Lab_13 laboratories are based within schools, but external from the curriculum and managed entirely by the students of the school.
A management team is established in each school; a small group of students who have the responsibility of the management of the laboratory. Every aspect of the laboratory, from recruitment to resources, is decided on by this team (which recruits replacement members each year, in most cases).
Each management team recruits a ‘scientist-in-residence’, with either a scientific, engineering or inventing background to assist with investigations, ensure the children are conducting experiments safely, and lend a hand where needed.

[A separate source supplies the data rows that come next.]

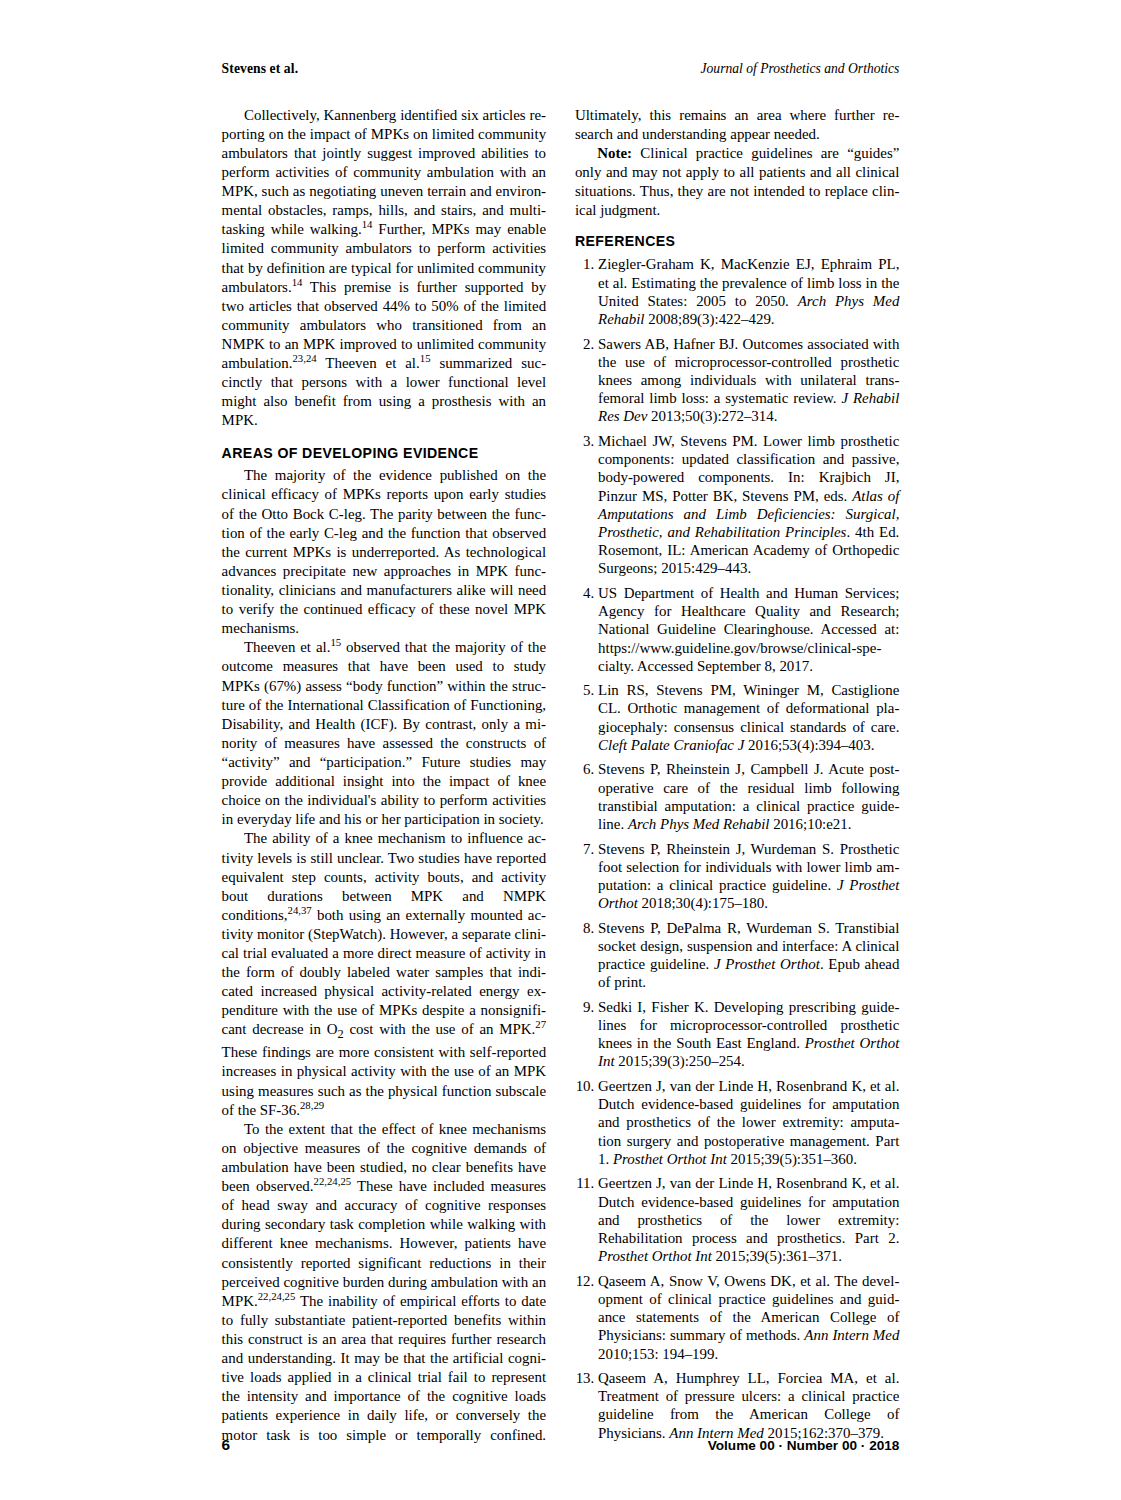Stevens et al.
Journal of Prosthetics and Orthotics
Collectively, Kannenberg identified six articles reporting on the impact of MPKs on limited community ambulators that jointly suggest improved abilities to perform activities of community ambulation with an MPK, such as negotiating uneven terrain and environmental obstacles, ramps, hills, and stairs, and multitasking while walking.14 Further, MPKs may enable limited community ambulators to perform activities that by definition are typical for unlimited community ambulators.14 This premise is further supported by two articles that observed 44% to 50% of the limited community ambulators who transitioned from an NMPK to an MPK improved to unlimited community ambulation.23,24 Theeven et al.15 summarized succinctly that persons with a lower functional level might also benefit from using a prosthesis with an MPK.
AREAS OF DEVELOPING EVIDENCE
The majority of the evidence published on the clinical efficacy of MPKs reports upon early studies of the Otto Bock C-leg. The parity between the function of the early C-leg and the function that observed the current MPKs is underreported. As technological advances precipitate new approaches in MPK functionality, clinicians and manufacturers alike will need to verify the continued efficacy of these novel MPK mechanisms.
Theeven et al.15 observed that the majority of the outcome measures that have been used to study MPKs (67%) assess “body function” within the structure of the International Classification of Functioning, Disability, and Health (ICF). By contrast, only a minority of measures have assessed the constructs of “activity” and “participation.” Future studies may provide additional insight into the impact of knee choice on the individual's ability to perform activities in everyday life and his or her participation in society.
The ability of a knee mechanism to influence activity levels is still unclear. Two studies have reported equivalent step counts, activity bouts, and activity bout durations between MPK and NMPK conditions,24,37 both using an externally mounted activity monitor (StepWatch). However, a separate clinical trial evaluated a more direct measure of activity in the form of doubly labeled water samples that indicated increased physical activity-related energy expenditure with the use of MPKs despite a nonsignificant decrease in O2 cost with the use of an MPK.27 These findings are more consistent with self-reported increases in physical activity with the use of an MPK using measures such as the physical function subscale of the SF-36.28,29
To the extent that the effect of knee mechanisms on objective measures of the cognitive demands of ambulation have been studied, no clear benefits have been observed.22,24,25 These have included measures of head sway and accuracy of cognitive responses during secondary task completion while walking with different knee mechanisms. However, patients have consistently reported significant reductions in their perceived cognitive burden during ambulation with an MPK.22,24,25 The inability of empirical efforts to date to fully substantiate patient-reported benefits within this construct is an area that requires further research and understanding. It may be that the artificial cognitive loads applied in a clinical trial fail to represent the intensity and importance of the cognitive loads patients experience in daily life, or conversely the motor task is too simple or temporally confined. Ultimately, this remains an area where further research and understanding appear needed.
Note: Clinical practice guidelines are “guides” only and may not apply to all patients and all clinical situations. Thus, they are not intended to replace clinical judgment.
REFERENCES
Ziegler-Graham K, MacKenzie EJ, Ephraim PL, et al. Estimating the prevalence of limb loss in the United States: 2005 to 2050. Arch Phys Med Rehabil 2008;89(3):422–429.
Sawers AB, Hafner BJ. Outcomes associated with the use of microprocessor-controlled prosthetic knees among individuals with unilateral transfemoral limb loss: a systematic review. J Rehabil Res Dev 2013;50(3):272–314.
Michael JW, Stevens PM. Lower limb prosthetic components: updated classification and passive, body-powered components. In: Krajbich JI, Pinzur MS, Potter BK, Stevens PM, eds. Atlas of Amputations and Limb Deficiencies: Surgical, Prosthetic, and Rehabilitation Principles. 4th Ed. Rosemont, IL: American Academy of Orthopedic Surgeons; 2015:429–443.
US Department of Health and Human Services; Agency for Healthcare Quality and Research; National Guideline Clearinghouse. Accessed at: https://www.guideline.gov/browse/clinical-specialty. Accessed September 8, 2017.
Lin RS, Stevens PM, Wininger M, Castiglione CL. Orthotic management of deformational plagiocephaly: consensus clinical standards of care. Cleft Palate Craniofac J 2016;53(4):394–403.
Stevens P, Rheinstein J, Campbell J. Acute postoperative care of the residual limb following transtibial amputation: a clinical practice guideline. Arch Phys Med Rehabil 2016;10:e21.
Stevens P, Rheinstein J, Wurdeman S. Prosthetic foot selection for individuals with lower limb amputation: a clinical practice guideline. J Prosthet Orthot 2018;30(4):175–180.
Stevens P, DePalma R, Wurdeman S. Transtibial socket design, suspension and interface: A clinical practice guideline. J Prosthet Orthot. Epub ahead of print.
Sedki I, Fisher K. Developing prescribing guidelines for microprocessor-controlled prosthetic knees in the South East England. Prosthet Orthot Int 2015;39(3):250–254.
Geertzen J, van der Linde H, Rosenbrand K, et al. Dutch evidence-based guidelines for amputation and prosthetics of the lower extremity: amputation surgery and postoperative management. Part 1. Prosthet Orthot Int 2015;39(5):351–360.
Geertzen J, van der Linde H, Rosenbrand K, et al. Dutch evidence-based guidelines for amputation and prosthetics of the lower extremity: Rehabilitation process and prosthetics. Part 2. Prosthet Orthot Int 2015;39(5):361–371.
Qaseem A, Snow V, Owens DK, et al. The development of clinical practice guidelines and guidance statements of the American College of Physicians: summary of methods. Ann Intern Med 2010;153: 194–199.
Qaseem A, Humphrey LL, Forciea MA, et al. Treatment of pressure ulcers: a clinical practice guideline from the American College of Physicians. Ann Intern Med 2015;162:370–379.
6
Volume 00 · Number 00 · 2018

Carole says she is very lucky at Gillespie that one of the parent governors involved at the school is chemistry professor Andrea Sella. “Whilst support from universities isn’t necessary to the day-to-day running of the lab,” she explains, “it does make it easier to find scientists to work with.”
The project began in the UK, but the network has now moved into Ghana as a first step to see how internationally applicable the project could be. All the scientists/inventors in residence keep in contact over email and the different Lab_13 all contribute to a shared blogw2. Pupils at Carole’s school have also taken part in competitions set by their peers in Ghana and had online chats. “I think it’s so important for the children to learn about the experiences of children in other parts of the world,” Carole adds.